• Extracted information:
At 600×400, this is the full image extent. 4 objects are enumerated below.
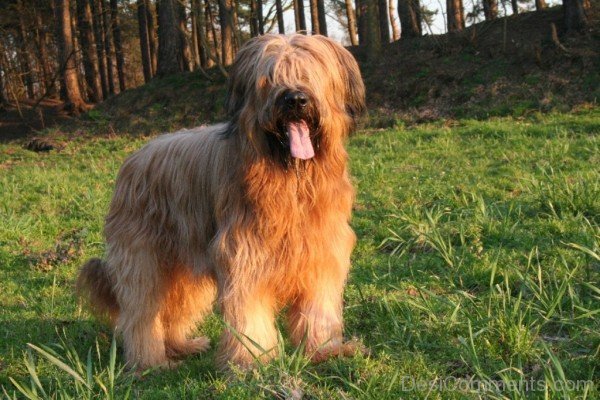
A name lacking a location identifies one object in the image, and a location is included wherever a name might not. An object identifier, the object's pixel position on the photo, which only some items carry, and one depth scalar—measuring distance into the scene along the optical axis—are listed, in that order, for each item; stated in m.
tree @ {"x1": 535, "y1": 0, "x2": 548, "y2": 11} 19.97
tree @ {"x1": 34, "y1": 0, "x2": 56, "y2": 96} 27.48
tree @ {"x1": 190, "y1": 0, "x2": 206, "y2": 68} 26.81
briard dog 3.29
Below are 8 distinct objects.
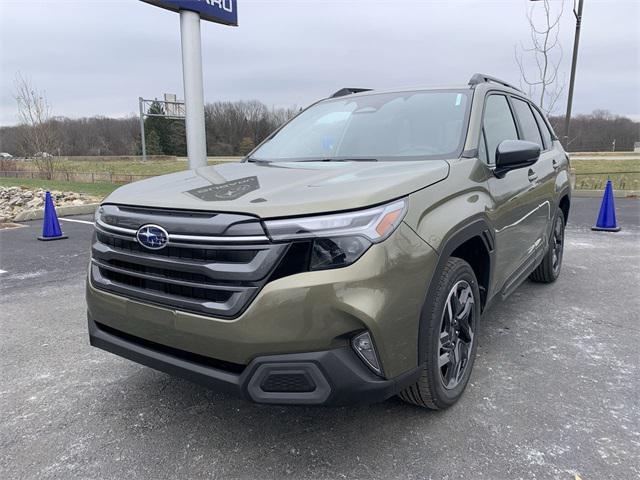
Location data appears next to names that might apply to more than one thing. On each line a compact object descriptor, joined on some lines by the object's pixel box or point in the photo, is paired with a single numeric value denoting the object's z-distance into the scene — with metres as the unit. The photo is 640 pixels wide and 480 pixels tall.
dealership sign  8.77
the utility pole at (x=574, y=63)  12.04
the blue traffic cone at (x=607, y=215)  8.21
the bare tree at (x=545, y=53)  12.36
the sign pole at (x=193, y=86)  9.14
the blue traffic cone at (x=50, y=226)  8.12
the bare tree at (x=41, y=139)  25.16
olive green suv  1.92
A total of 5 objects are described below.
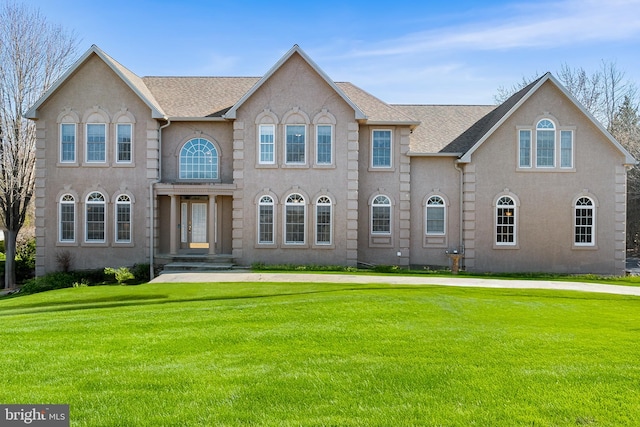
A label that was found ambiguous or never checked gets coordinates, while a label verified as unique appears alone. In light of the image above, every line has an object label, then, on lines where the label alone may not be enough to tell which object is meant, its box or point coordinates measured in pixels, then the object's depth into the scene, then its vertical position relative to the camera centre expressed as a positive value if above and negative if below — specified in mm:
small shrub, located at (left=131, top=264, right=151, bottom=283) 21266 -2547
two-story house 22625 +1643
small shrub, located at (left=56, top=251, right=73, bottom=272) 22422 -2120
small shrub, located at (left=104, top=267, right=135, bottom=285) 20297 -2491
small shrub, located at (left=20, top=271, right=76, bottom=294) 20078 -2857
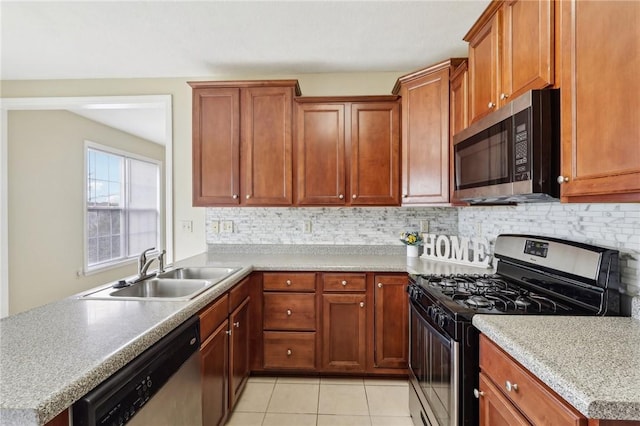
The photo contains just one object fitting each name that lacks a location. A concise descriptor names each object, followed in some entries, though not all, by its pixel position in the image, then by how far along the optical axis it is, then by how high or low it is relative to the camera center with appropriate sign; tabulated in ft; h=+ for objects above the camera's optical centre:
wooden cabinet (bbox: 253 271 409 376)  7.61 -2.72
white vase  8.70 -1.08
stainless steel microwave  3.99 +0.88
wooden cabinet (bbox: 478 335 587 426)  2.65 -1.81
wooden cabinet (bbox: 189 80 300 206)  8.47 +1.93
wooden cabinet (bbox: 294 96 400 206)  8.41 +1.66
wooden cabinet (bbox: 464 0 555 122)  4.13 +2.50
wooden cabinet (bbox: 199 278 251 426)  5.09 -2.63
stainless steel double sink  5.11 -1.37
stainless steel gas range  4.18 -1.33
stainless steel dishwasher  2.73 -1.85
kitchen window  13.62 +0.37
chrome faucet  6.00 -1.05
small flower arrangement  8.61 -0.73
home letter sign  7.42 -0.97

• What is being asked:
Reproduce, character for character, only the lines of the preceding data that start at the line with "the bare tree at (x=41, y=139)" and end at the line with "A total of 5 objects are described below.", both included.

• Finished exercise:
the bare tree at (x=41, y=139)  25.16
olive green suv  1.92
A total of 5 objects are described below.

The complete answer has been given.